Stream tweaks proposal | Dominic | 7/15/12 7:25 PM | I've been writing and using a lot of streams lately,
and have some proposals for some small changes to node's streams. https://gist.github.com/3117184 in some parts it's a tightening up on expected behaviour, in others it's a few small changes to Stream#pipe. cheers, Dominic |
Re: [node-dev] Stream tweaks proposal | Isaac Schlueter | 7/26/12 9:57 PM | I think the real problem is with readable streams. Writable streams
are pretty easy to implement, but the readable side is unnecessarily difficult and too easy to get wrong. Here's a proposal in code: https://github.com/isaacs/readable-stream The readme explains the position, and the implementation makes it easy to play around with. A base class and a fs readable stream class are provided. Note that Readable.pipe() is very short and simple :) |
Re: Stream tweaks proposal | Bruno Jouhier | 7/26/12 10:50 PM | A more radical proposal would be to switch to a callback-style API. See http://bjouhier.wordpress.com/2012/07/04/node-js-stream-api-events-or-callbacks/ Isaac's proposal is a move in the same direction (a read method). The main difference is that Isaac uses a completion "event" while I use a completion "callback". A point that I did not mention in my post: the callback API makes it trivial to implement an "unread" method. Handy when you need to look ahead when parsing input. Bruno |
Re: [node-dev] Re: Stream tweaks proposal | Dominic | 7/27/12 3:58 AM | @isaacs, your ReadableStream#pipe does not have any error handling yet.
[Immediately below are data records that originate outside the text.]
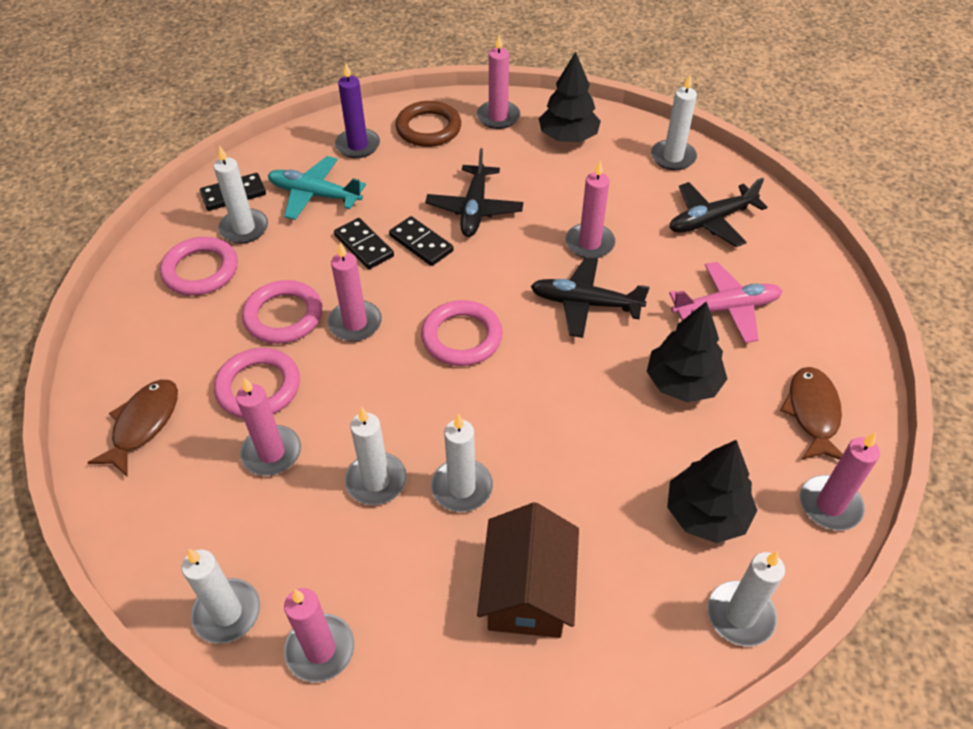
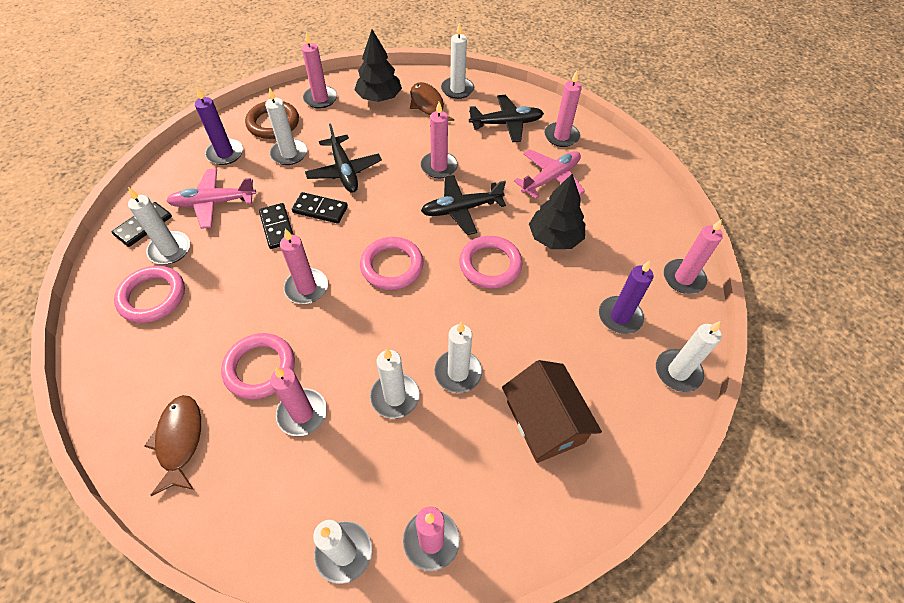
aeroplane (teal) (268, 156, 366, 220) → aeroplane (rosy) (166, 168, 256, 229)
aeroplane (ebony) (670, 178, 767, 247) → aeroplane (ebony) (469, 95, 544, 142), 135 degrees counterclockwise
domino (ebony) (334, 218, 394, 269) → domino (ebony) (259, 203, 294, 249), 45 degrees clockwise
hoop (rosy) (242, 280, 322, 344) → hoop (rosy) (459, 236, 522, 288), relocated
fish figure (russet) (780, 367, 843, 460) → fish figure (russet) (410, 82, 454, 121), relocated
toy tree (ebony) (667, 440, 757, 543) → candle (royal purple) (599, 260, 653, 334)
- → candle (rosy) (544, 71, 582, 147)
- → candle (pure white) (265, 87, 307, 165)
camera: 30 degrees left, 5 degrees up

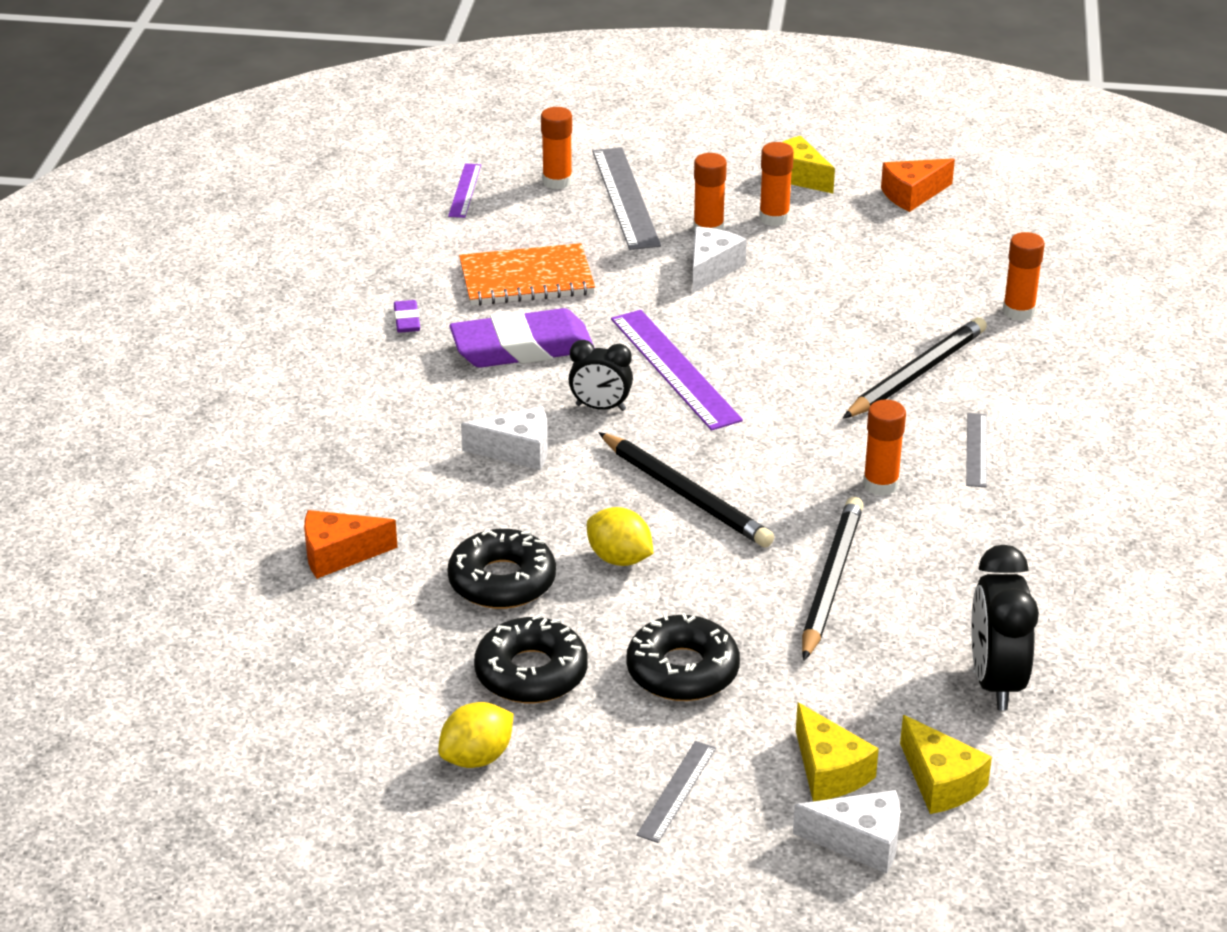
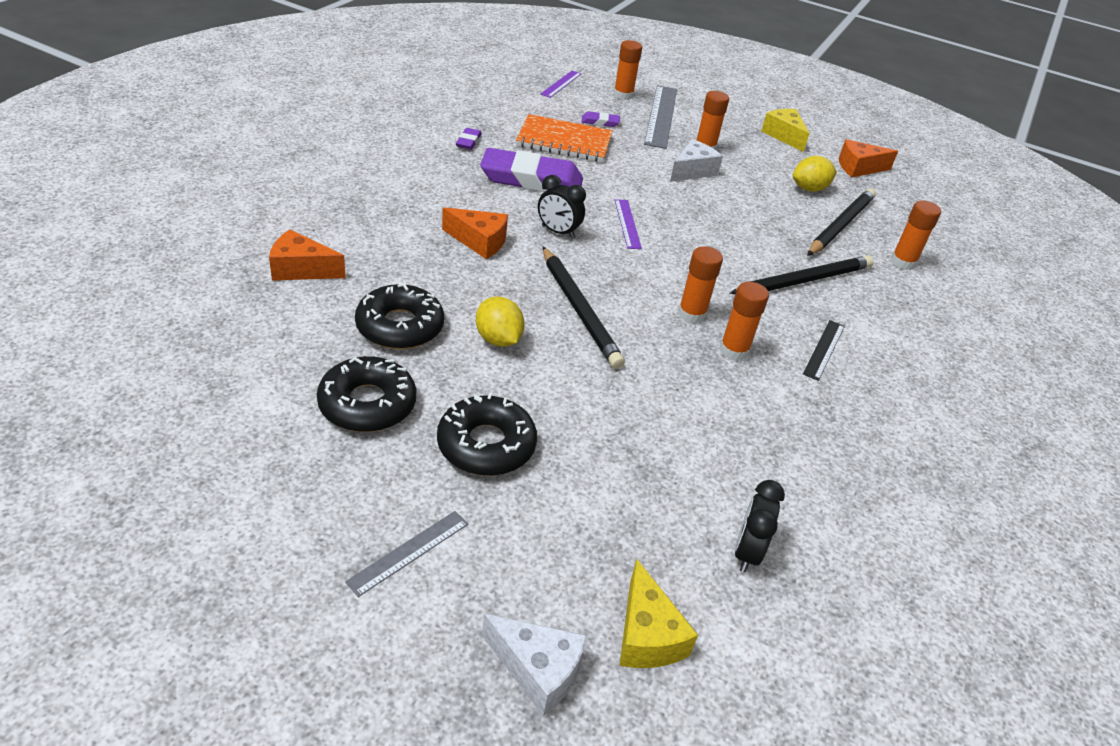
stick of glue (orange) (759, 142, 794, 226) → stick of glue (orange) (678, 246, 723, 324), relocated
ruler (royal purple) (611, 310, 743, 431) → ruler (royal purple) (615, 199, 642, 249), x0.54
cheese wedge (pure white) (461, 406, 548, 470) → cheese wedge (orange) (442, 207, 508, 259)
ruler (ash-grey) (966, 413, 987, 487) → ruler (ebony) (803, 320, 845, 381)
pencil (ebony) (802, 497, 863, 661) → pencil (ebony) (807, 188, 876, 256), relocated
clock (ebony) (971, 545, 1039, 711) → clock (ebony) (735, 480, 785, 573), x0.62
citrus fruit (yellow) (438, 702, 513, 768) → citrus fruit (yellow) (793, 156, 837, 192), relocated
cheese wedge (yellow) (796, 702, 879, 801) → -
- → eraser (royal purple) (581, 111, 620, 127)
camera: 15 degrees right, 5 degrees up

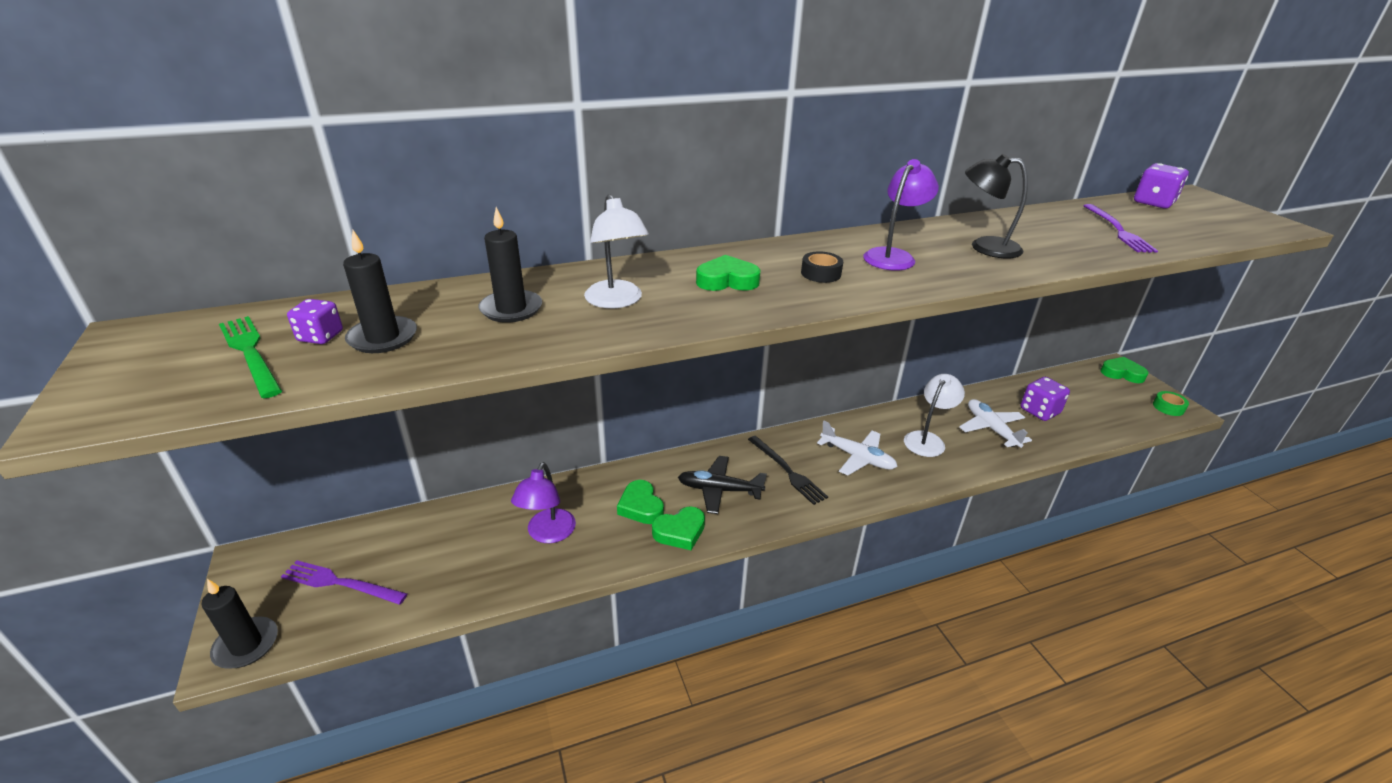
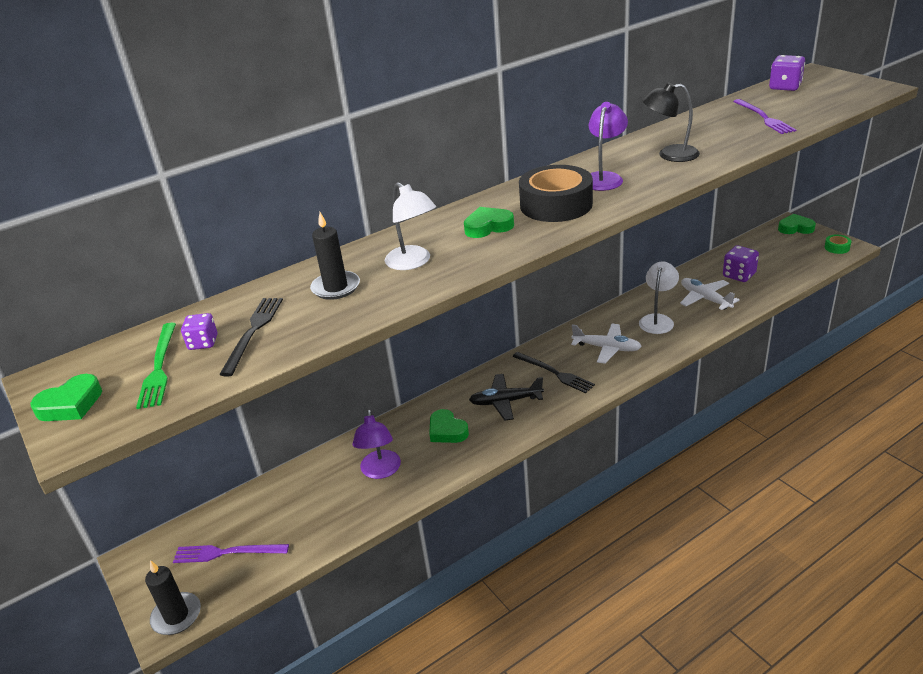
candle (ebony) (343, 230, 417, 353) → dinner fork (ebony) (219, 298, 283, 377)
sticky tape (ebony) (801, 251, 843, 283) → sticky tape (ebony) (519, 165, 593, 222), x2.26
dinner fork (green) (219, 316, 282, 398) → dinner fork (green) (136, 323, 176, 409), 135 degrees counterclockwise
heart (green) (652, 506, 705, 550) → heart (green) (30, 374, 102, 421), relocated
camera: 10 degrees left, 0 degrees up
so it won't be quite so simple when it has that. |
Re: [node-dev] Stream tweaks proposal | Joran Greef | 7/27/12 5:38 AM | Looks good. How often in practice are multiple on("end") and on("readable") events going to be attached? Would prefer to just have plain vanilla stream.onEnd = function() {} and stream.onReadable = function() {} callbacks. |
Re: [node-dev] Stream tweaks proposal | Dominic | 7/27/12 6:03 AM | EventEmitter is optimised under the hood, so that if you only ever add
one listener, that is what is pretty much what is happening. adding a listener: https://github.com/joyent/node/blob/master/lib/events.js#L139-141 calling the only event-listener https://github.com/joyent/node/blob/master/lib/events.js#L74-99 there any many times you need extra event listeners. when debugging, for example, or maybe you want to register another end listener, because you want to be notified when the stream has completed, so that you can do something else. |
Re: [node-dev] Stream tweaks proposal | Dominic | 7/27/12 6:08 AM | note, there is a pull request here
https://github.com/isaacs/readable-stream/pull/1 to re add error handling, & cleanup. |
Re: [node-dev] Stream tweaks proposal | oliver | 7/27/12 6:22 AM | On Fri, Jul 27, 2012 at 2:38 PM, Joran Greef <jo...@ronomon.com> wrote:'in practice' is a bit problematic here, as (IMO) we still have to discover all the possibilities the nodejs-stream-concept gives us and what (at the end of discovery-phase) turns out to be practical/useful/powerful/sane. For example, I'm writing on a module, that chains controllers. Every controller has three stream-objects. Some of them must react to the end of the streams of other controllers (eg flush buffered data). Its hard for me to explain the module as a whole (Proof-of-concept: The C in MVC with streams?) But this would definitely not work if I could not bind multiple callbacks to one 'end' event. |
Re: [node-dev] Stream tweaks proposal | Mikeal Rogers | 7/27/12 11:23 AM | readable will get called a lot. multiple end listeners is rather common. |
Re: [node-dev] Stream tweaks proposal | Mikeal Rogers | 7/27/12 12:03 PM | After several conversations about this I have identified one thing we lose with this change.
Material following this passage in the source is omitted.